The dishes without “meat” are more convincing. Al has to be told again that the cream cheese is vegan--not a cheat. “If no one would have told me, I would have thought it was cream cheese.” And he likes the mandelbrot (sort of a Jewish biscotti) so much, he goes back to buy an extra piece. “Anything that’s got sugar and flour is good.”
Al prepares to dig into his tuna salad, loaded with “crunchy stuff.”
According to Kalish, Sam & Gertie’s was founded to be a place that Jewish elders like Al, and Kalish’s maternal grandparents--the original Sam and Gertie--could relate to. He claims to have spent hundreds of hours developing recipes. Legumes and grains are used for meat, tomatoes for lox, beets for color, and vital wheat gluten, tapioca, kappa carrageenan, and agar agar to provide the fat and protein that holds it all together. Everything is treated like meat as much as possible: The lox is cured for several days, and the sliced corned beef sits in a hot water bath to keep it moist.
“Anything that’s got sugar and flour is good.”

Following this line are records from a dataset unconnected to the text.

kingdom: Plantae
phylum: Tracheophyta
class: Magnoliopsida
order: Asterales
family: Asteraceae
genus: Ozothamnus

Kalish also says that eating at Sam & Gertie’s can be a powerful experience for customers, especially those who haven’t eaten Jewish deli for decades or have only heard about it from their parents or grandparents.
That was not entirely Al’s experience. He thought his meal was “perfectly acceptable.” Aside from the mandelbrot, there was nothing he loved. But it might have kindled a sense of nostalgia. Later that same day, he had dinner at a traditional deli. He got the tuna salad.